> **ИСХОДНЫЙ ОТРЫВОК**
В грудь он ударил себя и сказал [раздраженному] сердцу:
Сердце, смирись: ты гнуснейшее вытерпеть силу имело.[92]
 
   – Совершенно верно.
   – Нельзя также позволить нашим воспитанникам быть взяточниками и корыстолюбцами.
   – Ни в коем случае.
   – Нельзя, чтобы они слушали, как воспевается, что
 
Всех ублажают дары – и богов и царей величайших.[93]
 
   Нельзя похвалить и Феникса, воспитателя Ахилла, который будто бы был прав, советуя Ахиллу принять дары и помочь ахейцам, если же не будет даров, не отступаться от своего гнева. [94]Не согласимся мы также со всем тем, что недостойно Ахилла, – например, когда говорят, будто бы он был настолько корыстолюбив, что принял от Агамемнона дары, [95]или, опять-таки за выкуп, отдал тело мертвеца, а иначе бы не захотел это сделать.[96]
   – Подобные поступки не заслуживают похвалы.
   – Поскольку это Гомер, я не решаюсь сказать, что даже нечестиво изображать так Ахилла и верить, когда это утверждается и другими поэтами. Но опять-таки вот что Ахилл говорит Аполлону:
 
Так, обманул ты меня, о зловреднейший между богами!

> **ДАННЫЕ ЗАПИСИ**
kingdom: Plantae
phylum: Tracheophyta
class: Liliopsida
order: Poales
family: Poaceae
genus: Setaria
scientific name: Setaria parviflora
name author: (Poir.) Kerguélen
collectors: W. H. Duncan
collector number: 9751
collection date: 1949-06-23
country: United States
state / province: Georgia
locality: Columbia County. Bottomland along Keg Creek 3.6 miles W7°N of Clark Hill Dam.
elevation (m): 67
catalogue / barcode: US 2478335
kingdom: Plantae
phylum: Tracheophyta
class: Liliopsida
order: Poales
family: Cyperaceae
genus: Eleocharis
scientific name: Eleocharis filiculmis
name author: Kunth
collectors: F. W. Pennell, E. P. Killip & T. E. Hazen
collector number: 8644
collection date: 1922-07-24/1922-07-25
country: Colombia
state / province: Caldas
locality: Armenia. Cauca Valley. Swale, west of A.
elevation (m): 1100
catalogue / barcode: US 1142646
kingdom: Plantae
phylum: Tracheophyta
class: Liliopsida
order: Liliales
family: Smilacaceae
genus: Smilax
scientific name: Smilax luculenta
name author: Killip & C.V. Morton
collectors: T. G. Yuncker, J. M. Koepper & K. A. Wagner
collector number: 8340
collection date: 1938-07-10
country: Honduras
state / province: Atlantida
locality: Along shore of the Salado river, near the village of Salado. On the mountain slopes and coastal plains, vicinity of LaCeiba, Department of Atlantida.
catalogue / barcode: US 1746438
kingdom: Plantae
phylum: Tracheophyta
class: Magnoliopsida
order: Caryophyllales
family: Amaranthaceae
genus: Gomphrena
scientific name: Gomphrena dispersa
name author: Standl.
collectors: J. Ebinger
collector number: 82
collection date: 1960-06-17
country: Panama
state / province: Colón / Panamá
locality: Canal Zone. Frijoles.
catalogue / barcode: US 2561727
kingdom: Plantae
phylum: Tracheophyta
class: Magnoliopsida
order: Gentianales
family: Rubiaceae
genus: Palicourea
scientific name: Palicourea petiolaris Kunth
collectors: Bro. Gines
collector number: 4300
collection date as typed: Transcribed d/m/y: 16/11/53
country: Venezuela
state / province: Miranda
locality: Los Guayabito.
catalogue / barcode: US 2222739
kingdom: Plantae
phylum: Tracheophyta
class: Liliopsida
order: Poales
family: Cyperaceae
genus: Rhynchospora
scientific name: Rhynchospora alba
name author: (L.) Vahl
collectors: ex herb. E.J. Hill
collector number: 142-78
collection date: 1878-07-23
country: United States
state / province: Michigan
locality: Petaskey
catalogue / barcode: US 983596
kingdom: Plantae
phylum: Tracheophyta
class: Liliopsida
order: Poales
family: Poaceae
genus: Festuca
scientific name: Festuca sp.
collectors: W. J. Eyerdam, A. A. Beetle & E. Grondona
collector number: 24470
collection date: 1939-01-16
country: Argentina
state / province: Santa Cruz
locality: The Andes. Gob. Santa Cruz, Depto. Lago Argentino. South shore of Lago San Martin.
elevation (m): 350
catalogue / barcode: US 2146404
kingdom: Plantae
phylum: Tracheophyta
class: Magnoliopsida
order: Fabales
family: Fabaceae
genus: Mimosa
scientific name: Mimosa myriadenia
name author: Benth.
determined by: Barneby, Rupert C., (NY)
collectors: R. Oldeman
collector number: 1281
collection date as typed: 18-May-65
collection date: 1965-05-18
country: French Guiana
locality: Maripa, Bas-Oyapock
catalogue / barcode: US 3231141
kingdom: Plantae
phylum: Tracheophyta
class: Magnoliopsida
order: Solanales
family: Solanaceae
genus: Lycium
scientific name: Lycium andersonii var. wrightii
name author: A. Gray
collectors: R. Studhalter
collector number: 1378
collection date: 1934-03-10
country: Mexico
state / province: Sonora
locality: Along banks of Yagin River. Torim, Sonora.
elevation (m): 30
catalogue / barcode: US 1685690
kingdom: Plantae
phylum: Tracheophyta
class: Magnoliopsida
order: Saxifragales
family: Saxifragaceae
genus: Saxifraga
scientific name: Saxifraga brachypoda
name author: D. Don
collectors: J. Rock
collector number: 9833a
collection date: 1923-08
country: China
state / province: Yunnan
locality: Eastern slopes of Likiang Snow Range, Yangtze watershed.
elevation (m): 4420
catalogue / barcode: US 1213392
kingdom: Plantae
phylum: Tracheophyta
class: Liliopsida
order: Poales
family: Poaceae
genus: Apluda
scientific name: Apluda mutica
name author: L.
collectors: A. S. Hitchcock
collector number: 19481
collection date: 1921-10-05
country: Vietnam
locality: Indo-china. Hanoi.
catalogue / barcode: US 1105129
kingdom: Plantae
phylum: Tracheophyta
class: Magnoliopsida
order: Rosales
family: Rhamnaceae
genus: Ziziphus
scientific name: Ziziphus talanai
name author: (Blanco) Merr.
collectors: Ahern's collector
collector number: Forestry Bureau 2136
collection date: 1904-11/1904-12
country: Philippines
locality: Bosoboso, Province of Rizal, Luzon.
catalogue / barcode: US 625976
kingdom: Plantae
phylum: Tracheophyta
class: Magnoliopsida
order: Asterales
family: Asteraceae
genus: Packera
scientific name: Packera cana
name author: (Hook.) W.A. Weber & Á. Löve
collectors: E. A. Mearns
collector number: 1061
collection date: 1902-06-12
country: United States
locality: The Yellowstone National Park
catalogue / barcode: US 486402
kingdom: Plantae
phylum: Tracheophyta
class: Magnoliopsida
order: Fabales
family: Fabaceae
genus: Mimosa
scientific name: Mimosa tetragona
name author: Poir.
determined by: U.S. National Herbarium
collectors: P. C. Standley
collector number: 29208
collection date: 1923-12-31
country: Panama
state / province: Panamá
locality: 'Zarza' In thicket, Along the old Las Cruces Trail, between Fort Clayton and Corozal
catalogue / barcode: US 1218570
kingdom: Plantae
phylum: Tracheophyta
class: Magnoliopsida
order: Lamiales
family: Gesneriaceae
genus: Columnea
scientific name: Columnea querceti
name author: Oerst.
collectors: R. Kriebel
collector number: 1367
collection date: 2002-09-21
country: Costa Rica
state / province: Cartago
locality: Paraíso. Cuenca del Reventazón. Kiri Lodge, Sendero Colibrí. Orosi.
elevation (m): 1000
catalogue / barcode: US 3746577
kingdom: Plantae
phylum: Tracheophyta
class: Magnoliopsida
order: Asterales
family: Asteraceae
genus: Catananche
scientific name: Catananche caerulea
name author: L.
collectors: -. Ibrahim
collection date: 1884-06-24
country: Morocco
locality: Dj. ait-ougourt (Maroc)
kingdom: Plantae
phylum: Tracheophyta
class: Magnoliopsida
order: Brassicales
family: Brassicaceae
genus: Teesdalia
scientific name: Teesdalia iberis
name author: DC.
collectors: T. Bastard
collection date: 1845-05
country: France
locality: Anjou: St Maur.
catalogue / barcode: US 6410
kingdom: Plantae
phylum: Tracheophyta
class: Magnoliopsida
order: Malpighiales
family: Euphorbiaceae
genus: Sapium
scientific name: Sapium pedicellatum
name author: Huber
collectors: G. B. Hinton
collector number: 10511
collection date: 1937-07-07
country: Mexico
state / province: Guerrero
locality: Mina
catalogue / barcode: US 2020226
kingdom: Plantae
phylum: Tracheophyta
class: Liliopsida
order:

> **ЧТО СДЕЛАТЬ**
**1)** Ответьте по отрывку о воспитании и Гомере:
(a) К чему обращается тот, кто ударил себя в грудь?
(b) Кто назван воспитателем Ахилла?
(c) От кого, как говорят, Ахилл принял дары?
**2)** Отредактируйте отрывок о воспитании и Гомере: перепишите всё от «В грудь он ударил» до «не заслуживают похвалы.», заменив «Феникса» на «Хирона».
**3)** Продолжите отрывок о воспитании и Гомере с места сразу после его последней строки.

> **ПИСЬМЕННЫЕ ОТВЕТЫ**
**1)**
(a) К своему сердцу.
(b) Феникс.
(c) От Агамемнона.

**2)**
В грудь он ударил себя и сказал [раздраженному] сердцу:
Сердце, смирись: ты гнуснейшее вытерпеть силу имело.[92]
 
   – Совершенно верно.
   – Нельзя также позволить нашим воспитанникам быть взяточниками и корыстолюбцами.
   – Ни в коем случае.
   – Нельзя, чтобы они слушали, как воспевается, что
 
Всех ублажают дары – и богов и царей величайших.[93]
 
   Нельзя похвалить и Хирона, воспитателя Ахилла, который будто бы был прав, советуя Ахиллу принять дары и помочь ахейцам, если же не будет даров, не отступаться от своего гнева. [94]Не согласимся мы также со всем тем, что недостойно Ахилла, – например, когда говорят, будто бы он был настолько корыстолюбив, что принял от Агамемнона дары, [95]или, опять-таки за выкуп, отдал тело мертвеца, а иначе бы не захотел это сделать.[96]
   – Подобные поступки не заслуживают похвалы.

**3)**
…………Я отомстил бы тебе, когда б то возможно мне было![97]
 
   Даже потоку – а ведь это бог – Ахилл не повиновался[98] и готов был сразиться с ним. И опять-таки о своих кудрях, посвященных другому потоку, Сперхею, Ахилл сказал:
 
Храбрый Патрокл унесет Ахиллесовы кудри с собою,[99]
 
   а Патрокл был тогда уже мертв. Нельзя поверить, чтобы Ахилл сделал это. Опять-таки рассказы, будто Ахилл волочил Гектора вокруг могилы Патрокла, [100]будто он заклал пленников [101]для погребального костра – все это, скажем мы, ложь. Мы не допустим, чтобы наши юноши верили, будто Ахилл, сын богини и Пелея – весьма рассудительного человека и к тому же внука Зевса, [102]– Ахилл, воспитанный премудрым Хироном,[103] настолько был преисполнен смятения, что питал в себе две противоположные друг другу болезни, – низость одновременно с корыстолюбием, а с другой стороны, пренебрежение к богам и к людям.
   – Ты прав.
   – Мы ни в коем случае не поверим и не допустим, рассказов, будто Тесей, сын Посейдона, и Пирифой, сын Зевса, пускались в предприимчивые и коварные грабежи, [104]да и вообще будто кто-либо из сыновей бога или героев дерзал на ужасные, нечестивые дела, которые теперь им ложно приписывают. Мало того: мы заставим поэтов утверждать, что либо эти поступки были совершены другими лицами, либо, если и ими, то что они не дети богов; рассказывать же вопреки и тому и другому нельзя. Пусть и не пытаются у нас внушить юношам убеждение, будто боги порождают зло и будто герои ничуть не лучше людей. Как мы говорили и раньше, [105]это нечестиво и неверно – ведь мы уже доказали, что боги не могут порождать зло.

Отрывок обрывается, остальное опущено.